(Exercise details): In the stretch from the first line through the line containing "Bolt, Crankshaft Mounting Bracket", replace "Components" with "Parts" and rewrite those lines with nothing else changed, omitting the pictures.

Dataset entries
________________________

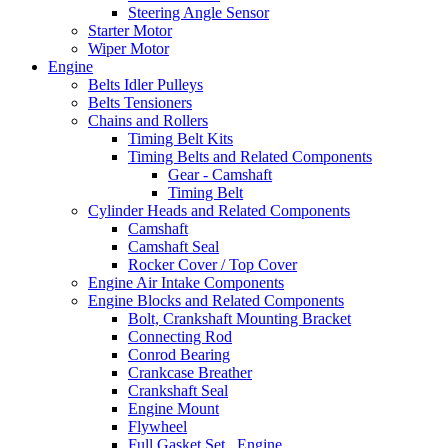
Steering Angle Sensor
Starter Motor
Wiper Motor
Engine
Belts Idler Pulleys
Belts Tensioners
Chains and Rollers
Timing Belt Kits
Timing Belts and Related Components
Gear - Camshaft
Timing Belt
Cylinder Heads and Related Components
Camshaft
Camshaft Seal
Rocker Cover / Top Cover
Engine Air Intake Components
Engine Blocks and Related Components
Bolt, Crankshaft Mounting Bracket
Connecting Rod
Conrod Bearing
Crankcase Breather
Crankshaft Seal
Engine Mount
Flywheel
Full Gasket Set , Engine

________________________

(Result below):
Steering Angle Sensor
Starter Motor
Wiper Motor
Engine
Belts Idler Pulleys
Belts Tensioners
Chains and Rollers
Timing Belt Kits
Timing Belts and Related Parts
Gear - Camshaft
Timing Belt
Cylinder Heads and Related Parts
Camshaft
Camshaft Seal
Rocker Cover / Top Cover
Engine Air Intake Parts
Engine Blocks and Related Parts
Bolt, Crankshaft Mounting Bracket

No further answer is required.